PROBLEM DETAILS: Write the records out again, precisely as they stand.
- - -
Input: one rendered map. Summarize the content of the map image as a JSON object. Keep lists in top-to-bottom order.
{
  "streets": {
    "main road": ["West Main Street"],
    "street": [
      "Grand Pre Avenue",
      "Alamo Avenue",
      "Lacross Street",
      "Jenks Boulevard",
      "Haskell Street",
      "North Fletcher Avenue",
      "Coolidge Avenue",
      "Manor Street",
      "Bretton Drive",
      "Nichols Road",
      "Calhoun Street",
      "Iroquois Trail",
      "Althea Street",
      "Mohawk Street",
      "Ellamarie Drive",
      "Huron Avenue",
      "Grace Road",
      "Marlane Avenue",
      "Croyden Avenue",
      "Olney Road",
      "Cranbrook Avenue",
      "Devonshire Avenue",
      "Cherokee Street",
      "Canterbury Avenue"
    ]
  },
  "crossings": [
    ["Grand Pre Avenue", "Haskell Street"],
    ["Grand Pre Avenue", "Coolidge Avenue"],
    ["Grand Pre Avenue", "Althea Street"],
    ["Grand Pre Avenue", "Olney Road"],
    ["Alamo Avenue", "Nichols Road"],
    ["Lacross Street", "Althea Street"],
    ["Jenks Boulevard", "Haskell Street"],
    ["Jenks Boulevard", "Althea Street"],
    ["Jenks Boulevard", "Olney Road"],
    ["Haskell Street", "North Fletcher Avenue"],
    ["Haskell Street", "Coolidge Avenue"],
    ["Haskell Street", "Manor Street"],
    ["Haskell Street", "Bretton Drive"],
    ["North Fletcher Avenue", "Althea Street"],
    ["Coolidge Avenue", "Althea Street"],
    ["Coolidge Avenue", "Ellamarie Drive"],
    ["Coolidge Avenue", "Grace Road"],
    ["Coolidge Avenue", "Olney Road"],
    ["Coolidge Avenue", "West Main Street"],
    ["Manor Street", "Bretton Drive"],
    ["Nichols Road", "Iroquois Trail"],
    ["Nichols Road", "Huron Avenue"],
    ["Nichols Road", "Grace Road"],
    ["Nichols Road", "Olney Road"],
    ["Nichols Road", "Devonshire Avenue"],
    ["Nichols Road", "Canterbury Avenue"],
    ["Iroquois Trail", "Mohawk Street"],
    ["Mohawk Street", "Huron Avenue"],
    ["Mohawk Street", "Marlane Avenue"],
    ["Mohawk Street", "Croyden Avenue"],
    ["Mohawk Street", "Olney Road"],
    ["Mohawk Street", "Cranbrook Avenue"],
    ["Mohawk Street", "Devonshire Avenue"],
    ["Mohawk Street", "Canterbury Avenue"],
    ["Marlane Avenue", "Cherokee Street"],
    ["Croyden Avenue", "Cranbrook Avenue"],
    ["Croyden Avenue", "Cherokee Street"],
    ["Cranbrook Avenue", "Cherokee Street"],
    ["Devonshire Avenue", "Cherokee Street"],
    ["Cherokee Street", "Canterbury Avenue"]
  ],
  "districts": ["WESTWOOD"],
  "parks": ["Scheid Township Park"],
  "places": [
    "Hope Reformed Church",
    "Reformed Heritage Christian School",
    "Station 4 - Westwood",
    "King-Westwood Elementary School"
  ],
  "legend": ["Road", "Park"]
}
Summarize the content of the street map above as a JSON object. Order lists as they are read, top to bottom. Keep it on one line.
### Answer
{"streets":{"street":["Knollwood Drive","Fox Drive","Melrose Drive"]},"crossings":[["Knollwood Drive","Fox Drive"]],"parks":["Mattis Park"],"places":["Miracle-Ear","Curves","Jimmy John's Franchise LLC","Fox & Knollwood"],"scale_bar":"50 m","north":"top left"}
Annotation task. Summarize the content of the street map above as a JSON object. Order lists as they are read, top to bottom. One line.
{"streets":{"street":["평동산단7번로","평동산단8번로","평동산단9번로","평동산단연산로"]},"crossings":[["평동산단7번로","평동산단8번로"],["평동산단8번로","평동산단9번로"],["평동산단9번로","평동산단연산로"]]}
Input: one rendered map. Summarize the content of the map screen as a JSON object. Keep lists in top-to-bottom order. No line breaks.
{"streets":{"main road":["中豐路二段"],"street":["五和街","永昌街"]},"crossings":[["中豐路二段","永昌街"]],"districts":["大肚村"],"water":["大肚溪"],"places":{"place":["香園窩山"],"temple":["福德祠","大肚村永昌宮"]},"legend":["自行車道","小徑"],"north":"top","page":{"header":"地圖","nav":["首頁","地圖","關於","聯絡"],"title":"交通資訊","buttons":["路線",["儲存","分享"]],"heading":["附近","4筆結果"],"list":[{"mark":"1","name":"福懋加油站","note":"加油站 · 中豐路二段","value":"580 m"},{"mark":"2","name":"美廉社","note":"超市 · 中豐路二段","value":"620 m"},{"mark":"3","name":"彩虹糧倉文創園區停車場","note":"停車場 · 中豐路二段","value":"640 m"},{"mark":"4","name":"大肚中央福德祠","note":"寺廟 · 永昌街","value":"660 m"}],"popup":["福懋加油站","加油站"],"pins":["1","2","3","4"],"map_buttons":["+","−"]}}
- - -
RESPONSE:
Input: one rendered map. Summarize the content of the map image as a JSON object. Keep lists in top-to-bottom order.
{
  "streets": {
    "main road": ["West Main Street"],
    "street": [
      "Grand Pre Avenue",
      "Alamo Avenue",
      "Lacross Street",
      "Jenks Boulevard",
      "Haskell Street",
      "North Fletcher Avenue",
      "Coolidge Avenue",
      "Manor Street",
      "Bretton Drive",
      "Nichols Road",
      "Calhoun Street",
      "Iroquois Trail",
      "Althea Street",
      "Mohawk Street",
      "Ellamarie Drive",
      "Huron Avenue",
      "Grace Road",
      "Marlane Avenue",
      "Croyden Avenue",
      "Olney Road",
      "Cranbrook Avenue",
      "Devonshire Avenue",
      "Cherokee Street",
      "Canterbury Avenue"
    ]
  },
  "crossings": [
    ["Grand Pre Avenue", "Haskell Street"],
    ["Grand Pre Avenue", "Coolidge Avenue"],
    ["Grand Pre Avenue", "Althea Street"],
    ["Grand Pre Avenue", "Olney Road"],
    ["Alamo Avenue", "Nichols Road"],
    ["Lacross Street", "Althea Street"],
    ["Jenks Boulevard", "Haskell Street"],
    ["Jenks Boulevard", "Althea Street"],
    ["Jenks Boulevard", "Olney Road"],
    ["Haskell Street", "North Fletcher Avenue"],
    ["Haskell Street", "Coolidge Avenue"],
    ["Haskell Street", "Manor Street"],
    ["Haskell Street", "Bretton Drive"],
    ["North Fletcher Avenue", "Althea Street"],
    ["Coolidge Avenue", "Althea Street"],
    ["Coolidge Avenue", "Ellamarie Drive"],
    ["Coolidge Avenue", "Grace Road"],
    ["Coolidge Avenue", "Olney Road"],
    ["Coolidge Avenue", "West Main Street"],
    ["Manor Street", "Bretton Drive"],
    ["Nichols Road", "Iroquois Trail"],
    ["Nichols Road", "Huron Avenue"],
    ["Nichols Road", "Grace Road"],
    ["Nichols Road", "Olney Road"],
    ["Nichols Road", "Devonshire Avenue"],
    ["Nichols Road", "Canterbury Avenue"],
    ["Iroquois Trail", "Mohawk Street"],
    ["Mohawk Street", "Huron Avenue"],
    ["Mohawk Street", "Marlane Avenue"],
    ["Mohawk Street", "Croyden Avenue"],
    ["Mohawk Street", "Olney Road"],
    ["Mohawk Street", "Cranbrook Avenue"],
    ["Mohawk Street", "Devonshire Avenue"],
    ["Mohawk Street", "Canterbury Avenue"],
    ["Marlane Avenue", "Cherokee Street"],
    ["Croyden Avenue", "Cranbrook Avenue"],
    ["Croyden Avenue", "Cherokee Street"],
    ["Cranbrook Avenue", "Cherokee Street"],
    ["Devonshire Avenue", "Cherokee Street"],
    ["Cherokee Street", "Canterbury Avenue"]
  ],
  "districts": ["WESTWOOD"],
  "parks": ["Scheid Township Park"],
  "places": [
    "Hope Reformed Church",
    "Reformed Heritage Christian School",
    "Station 4 - Westwood",
    "King-Westwood Elementary School"
  ],
  "legend": ["Road", "Park"]
}
Summarize the content of the street map above as a JSON object. Order lists as they are read, top to bottom. Keep it on one line.
### Answer
{"streets":{"street":["Knollwood Drive","Fox Drive","Melrose Drive"]},"crossings":[["Knollwood Drive","Fox Drive"]],"parks":["Mattis Park"],"places":["Miracle-Ear","Curves","Jimmy John's Franchise LLC","Fox & Knollwood"],"scale_bar":"50 m","north":"top left"}
Annotation task. Summarize the content of the street map above as a JSON object. Order lists as they are read, top to bottom. One line.
{"streets":{"street":["평동산단7번로","평동산단8번로","평동산단9번로","평동산단연산로"]},"crossings":[["평동산단7번로","평동산단8번로"],["평동산단8번로","평동산단9번로"],["평동산단9번로","평동산단연산로"]]}
Input: one rendered map. Summarize the content of the map screen as a JSON object. Keep lists in top-to-bottom order. No line breaks.
{"streets":{"main road":["中豐路二段"],"street":["五和街","永昌街"]},"crossings":[["中豐路二段","永昌街"]],"districts":["大肚村"],"water":["大肚溪"],"places":{"place":["香園窩山"],"temple":["福德祠","大肚村永昌宮"]},"legend":["自行車道","小徑"],"north":"top","page":{"header":"地圖","nav":["首頁","地圖","關於","聯絡"],"title":"交通資訊","buttons":["路線",["儲存","分享"]],"heading":["附近","4筆結果"],"list":[{"mark":"1","name":"福懋加油站","note":"加油站 · 中豐路二段","value":"580 m"},{"mark":"2","name":"美廉社","note":"超市 · 中豐路二段","value":"620 m"},{"mark":"3","name":"彩虹糧倉文創園區停車場","note":"停車場 · 中豐路二段","value":"640 m"},{"mark":"4","name":"大肚中央福德祠","note":"寺廟 · 永昌街","value":"660 m"}],"popup":["福懋加油站","加油站"],"pins":["1","2","3","4"],"map_buttons":["+","−"]}}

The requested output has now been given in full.